Husqvarna Group, one of the world's largest makers of outdoor power equipment, said 2011 net sales were up 2% but operating income was hit hard by - among other things - $61 million in cost related to the manufacturing problems at its Orangeburg, SC riding mower manufacturing campus.
Husqvarna reported net sales for 2011, adjusted for exchange rates, were up 2%, but 2011 operating income was down to SEK 1,551 million (approx. US$237 million) from SEK 2,445 million in 2010. Exchange rates hurt income by SEK 382 million (approx. $58 million) and costs directly related to production disturbances amounted to SEK 398 million (approx. $61 million).
In the fourth quarter of 2011 net sales increased 4% to SEK 4,994 million, up from SEK 4,794 in 4Q 2010. Adjusted for exchange rate effects, 4Q net sales were up 5%. The group reported a 4Q loss of SEK 236 million, compared to a loss of SEK 63 million in 4Q 2010. Changes in exchange rates had a negative effect of SEK 47 million and costs directly related to production disturbances were SEK 30 million.
"2011 was a challenging year for Husqvarna," stated Hans Linnarson, president and CEO. "We experienced operational difficulties in one of our largest production facilities, which had a substantial negative impact on the group's operating income. Despite the issues, I am pleased that our sales, adjusted for changes in exchange rates, increased and we maintained our position as global leader."

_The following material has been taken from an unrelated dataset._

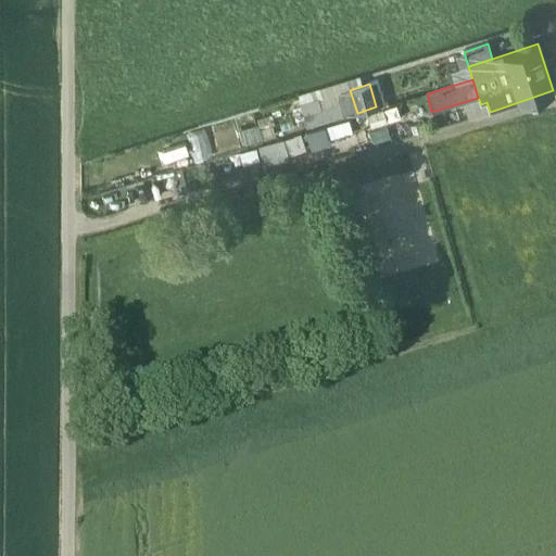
[(302,113),(306,128),(357,113),(350,90),(341,93),(343,102),(321,110),(318,100),(308,102),(311,111),(302,113)]
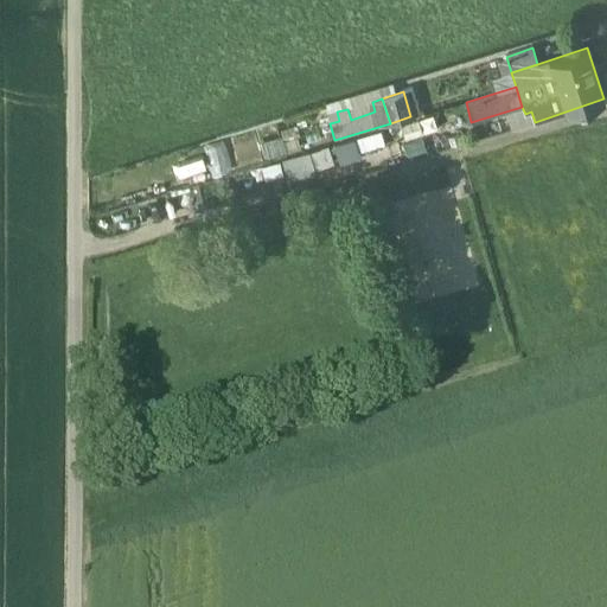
[(337,112),(327,115),(330,123),(339,121),(337,112)]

Linnarson said Husqvarna market shares in key areas remained stable and in some areas increased, including in professional riding mowers, robotic lawn mowers, and construction equipment.
"In Americas, our North American operations remained challenging. Net sales recovered in the second half of the year, but operating income did not recover at the same pace. We are working to improve the margin in our US operations through sustainable measures to improve mix and efficiency," Linnarson said.
Linnarson noted that the normal seasonality in the outdoor power equipment industry means the fourth quarter is the smallest of the year for the group.
"The outlook regarding consumer demand is difficult to asses. As we have communicated earlier, our listings with major retail customers are unchanged compared with 2011, but with a slightly improved mix," Linnarson said.